>>>>

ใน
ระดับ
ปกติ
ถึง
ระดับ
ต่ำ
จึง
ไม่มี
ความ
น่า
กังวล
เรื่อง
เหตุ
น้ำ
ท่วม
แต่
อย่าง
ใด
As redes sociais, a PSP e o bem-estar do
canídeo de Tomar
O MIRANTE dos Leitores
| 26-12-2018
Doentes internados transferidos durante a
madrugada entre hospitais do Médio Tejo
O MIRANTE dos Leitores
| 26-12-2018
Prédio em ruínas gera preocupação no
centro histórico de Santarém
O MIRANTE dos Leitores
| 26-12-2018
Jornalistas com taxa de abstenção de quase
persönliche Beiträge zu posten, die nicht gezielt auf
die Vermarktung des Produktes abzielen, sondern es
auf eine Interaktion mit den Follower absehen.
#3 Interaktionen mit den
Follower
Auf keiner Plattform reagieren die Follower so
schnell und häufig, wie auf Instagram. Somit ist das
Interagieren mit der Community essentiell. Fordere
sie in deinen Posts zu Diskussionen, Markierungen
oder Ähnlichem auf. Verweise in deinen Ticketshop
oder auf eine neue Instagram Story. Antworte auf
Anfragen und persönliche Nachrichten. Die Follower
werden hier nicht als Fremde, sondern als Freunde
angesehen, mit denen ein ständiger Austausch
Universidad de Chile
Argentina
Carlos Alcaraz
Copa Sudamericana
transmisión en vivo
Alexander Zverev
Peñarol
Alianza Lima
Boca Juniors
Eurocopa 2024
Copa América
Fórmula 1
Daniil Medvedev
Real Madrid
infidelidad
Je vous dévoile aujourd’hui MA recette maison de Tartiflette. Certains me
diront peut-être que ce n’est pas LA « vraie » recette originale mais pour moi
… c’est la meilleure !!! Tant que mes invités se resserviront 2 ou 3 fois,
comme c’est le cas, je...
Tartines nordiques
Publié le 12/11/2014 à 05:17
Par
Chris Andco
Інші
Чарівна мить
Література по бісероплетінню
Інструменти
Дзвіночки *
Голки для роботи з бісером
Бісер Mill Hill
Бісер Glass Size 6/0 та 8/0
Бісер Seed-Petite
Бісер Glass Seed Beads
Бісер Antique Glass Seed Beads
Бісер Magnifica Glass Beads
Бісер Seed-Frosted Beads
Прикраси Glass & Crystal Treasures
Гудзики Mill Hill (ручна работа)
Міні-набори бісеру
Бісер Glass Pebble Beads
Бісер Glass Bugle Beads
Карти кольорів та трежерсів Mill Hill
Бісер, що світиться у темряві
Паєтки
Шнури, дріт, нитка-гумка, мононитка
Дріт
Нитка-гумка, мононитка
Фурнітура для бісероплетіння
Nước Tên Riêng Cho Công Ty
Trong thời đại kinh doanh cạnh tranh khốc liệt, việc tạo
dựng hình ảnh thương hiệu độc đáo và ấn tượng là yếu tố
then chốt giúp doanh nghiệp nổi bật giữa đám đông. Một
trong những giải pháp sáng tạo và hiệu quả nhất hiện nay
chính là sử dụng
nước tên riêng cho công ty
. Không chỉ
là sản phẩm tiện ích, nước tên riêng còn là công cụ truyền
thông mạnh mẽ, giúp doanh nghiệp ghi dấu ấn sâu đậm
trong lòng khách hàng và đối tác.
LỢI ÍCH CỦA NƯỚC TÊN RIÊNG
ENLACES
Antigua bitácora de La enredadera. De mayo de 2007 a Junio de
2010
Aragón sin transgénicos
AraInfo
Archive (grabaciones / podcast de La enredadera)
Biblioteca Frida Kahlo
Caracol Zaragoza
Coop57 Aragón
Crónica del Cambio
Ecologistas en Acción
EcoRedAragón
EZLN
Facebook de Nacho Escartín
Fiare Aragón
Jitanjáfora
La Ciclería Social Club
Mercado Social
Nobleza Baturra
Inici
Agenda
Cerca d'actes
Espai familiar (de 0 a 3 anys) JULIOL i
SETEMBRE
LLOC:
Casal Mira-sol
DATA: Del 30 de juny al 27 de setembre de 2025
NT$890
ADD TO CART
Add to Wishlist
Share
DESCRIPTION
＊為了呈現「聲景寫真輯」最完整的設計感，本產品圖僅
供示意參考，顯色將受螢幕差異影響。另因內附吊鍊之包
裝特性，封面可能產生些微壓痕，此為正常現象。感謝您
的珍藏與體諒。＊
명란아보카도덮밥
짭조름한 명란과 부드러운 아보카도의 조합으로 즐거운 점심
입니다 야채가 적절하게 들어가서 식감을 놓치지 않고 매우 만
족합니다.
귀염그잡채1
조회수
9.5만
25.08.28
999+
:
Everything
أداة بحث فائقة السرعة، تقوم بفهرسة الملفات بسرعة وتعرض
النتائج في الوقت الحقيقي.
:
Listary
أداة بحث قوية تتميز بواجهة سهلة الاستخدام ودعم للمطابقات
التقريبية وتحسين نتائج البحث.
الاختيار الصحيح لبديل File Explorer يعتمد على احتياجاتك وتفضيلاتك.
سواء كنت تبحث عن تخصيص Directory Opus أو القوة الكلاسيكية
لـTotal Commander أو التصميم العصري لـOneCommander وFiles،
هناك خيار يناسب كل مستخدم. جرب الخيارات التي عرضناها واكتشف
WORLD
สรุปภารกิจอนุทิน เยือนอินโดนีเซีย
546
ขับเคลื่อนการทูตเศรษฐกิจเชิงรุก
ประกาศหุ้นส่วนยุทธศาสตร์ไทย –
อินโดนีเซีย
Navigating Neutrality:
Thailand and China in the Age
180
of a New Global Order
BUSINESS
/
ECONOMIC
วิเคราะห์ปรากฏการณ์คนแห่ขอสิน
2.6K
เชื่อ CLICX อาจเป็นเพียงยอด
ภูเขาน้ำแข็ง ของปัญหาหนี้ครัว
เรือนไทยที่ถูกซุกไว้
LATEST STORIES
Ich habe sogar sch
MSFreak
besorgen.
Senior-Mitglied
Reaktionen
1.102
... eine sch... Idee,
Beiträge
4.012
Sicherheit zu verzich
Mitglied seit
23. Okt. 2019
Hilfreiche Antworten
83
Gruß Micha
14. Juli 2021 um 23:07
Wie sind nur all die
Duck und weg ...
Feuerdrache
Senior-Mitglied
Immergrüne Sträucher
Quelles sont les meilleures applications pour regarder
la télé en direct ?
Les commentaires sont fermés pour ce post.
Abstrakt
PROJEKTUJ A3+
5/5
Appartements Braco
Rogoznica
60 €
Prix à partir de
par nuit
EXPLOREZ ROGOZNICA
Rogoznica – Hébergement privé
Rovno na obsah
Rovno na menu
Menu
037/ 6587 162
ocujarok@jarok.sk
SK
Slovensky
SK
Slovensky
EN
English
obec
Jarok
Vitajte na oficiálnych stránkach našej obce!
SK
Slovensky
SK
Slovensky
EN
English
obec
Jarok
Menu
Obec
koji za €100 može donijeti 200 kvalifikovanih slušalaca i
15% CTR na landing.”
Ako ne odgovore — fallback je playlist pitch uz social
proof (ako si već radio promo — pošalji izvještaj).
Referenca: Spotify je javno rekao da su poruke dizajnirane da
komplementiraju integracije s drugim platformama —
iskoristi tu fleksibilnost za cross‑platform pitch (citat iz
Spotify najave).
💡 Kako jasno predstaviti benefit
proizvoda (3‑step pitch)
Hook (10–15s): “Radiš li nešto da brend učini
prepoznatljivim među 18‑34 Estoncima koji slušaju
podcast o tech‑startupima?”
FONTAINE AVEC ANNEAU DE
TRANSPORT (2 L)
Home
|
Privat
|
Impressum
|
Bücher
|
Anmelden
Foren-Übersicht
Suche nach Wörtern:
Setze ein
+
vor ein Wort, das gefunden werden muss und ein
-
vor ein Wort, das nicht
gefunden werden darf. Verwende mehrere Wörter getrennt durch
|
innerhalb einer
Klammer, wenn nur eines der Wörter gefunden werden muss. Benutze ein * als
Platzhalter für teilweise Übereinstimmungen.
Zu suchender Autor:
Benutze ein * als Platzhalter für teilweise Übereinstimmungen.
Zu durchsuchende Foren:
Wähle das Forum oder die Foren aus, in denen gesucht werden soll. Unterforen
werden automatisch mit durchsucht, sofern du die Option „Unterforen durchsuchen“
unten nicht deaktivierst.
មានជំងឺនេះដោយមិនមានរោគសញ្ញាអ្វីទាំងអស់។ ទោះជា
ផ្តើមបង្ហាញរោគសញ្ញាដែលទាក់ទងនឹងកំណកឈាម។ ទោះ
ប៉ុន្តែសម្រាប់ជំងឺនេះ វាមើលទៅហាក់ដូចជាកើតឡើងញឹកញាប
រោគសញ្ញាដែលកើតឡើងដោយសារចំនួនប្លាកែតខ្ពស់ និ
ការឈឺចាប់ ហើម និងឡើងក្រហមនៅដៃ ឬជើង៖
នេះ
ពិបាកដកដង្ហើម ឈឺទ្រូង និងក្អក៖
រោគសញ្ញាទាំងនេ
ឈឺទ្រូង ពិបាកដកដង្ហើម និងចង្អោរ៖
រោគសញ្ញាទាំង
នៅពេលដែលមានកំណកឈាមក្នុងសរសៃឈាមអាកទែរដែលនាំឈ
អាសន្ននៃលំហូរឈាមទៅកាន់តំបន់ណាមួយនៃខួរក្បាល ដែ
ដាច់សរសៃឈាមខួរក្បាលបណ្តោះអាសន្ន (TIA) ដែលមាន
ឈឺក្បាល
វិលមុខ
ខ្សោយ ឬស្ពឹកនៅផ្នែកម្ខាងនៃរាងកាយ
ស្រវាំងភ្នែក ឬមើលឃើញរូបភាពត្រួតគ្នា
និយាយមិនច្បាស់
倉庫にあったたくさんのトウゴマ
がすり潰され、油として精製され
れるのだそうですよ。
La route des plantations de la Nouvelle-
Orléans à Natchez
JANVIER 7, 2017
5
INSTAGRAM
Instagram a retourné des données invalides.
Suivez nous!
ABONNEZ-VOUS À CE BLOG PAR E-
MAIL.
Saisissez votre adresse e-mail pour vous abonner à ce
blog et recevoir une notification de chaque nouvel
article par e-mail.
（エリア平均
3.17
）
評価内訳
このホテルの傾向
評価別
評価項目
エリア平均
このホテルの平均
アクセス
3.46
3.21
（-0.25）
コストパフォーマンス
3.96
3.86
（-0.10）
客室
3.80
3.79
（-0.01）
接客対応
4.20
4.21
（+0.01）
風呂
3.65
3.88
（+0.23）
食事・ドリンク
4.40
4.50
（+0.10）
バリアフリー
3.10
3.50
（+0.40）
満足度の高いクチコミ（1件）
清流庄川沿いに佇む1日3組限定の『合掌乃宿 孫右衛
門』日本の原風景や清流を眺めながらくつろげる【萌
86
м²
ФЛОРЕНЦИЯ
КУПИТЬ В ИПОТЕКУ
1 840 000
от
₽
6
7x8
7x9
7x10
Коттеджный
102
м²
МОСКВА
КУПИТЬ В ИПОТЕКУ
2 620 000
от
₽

<<<<

TASK DIRECTIONS — Using the listing above, show each line holding the string "កដកដង".

OUTPUT —
ពិបាកដកដង្ហើម ឈឺទ្រូង និងក្អក៖
ឈឺទ្រូង ពិបាកដកដង្ហើម និងចង្អោរ៖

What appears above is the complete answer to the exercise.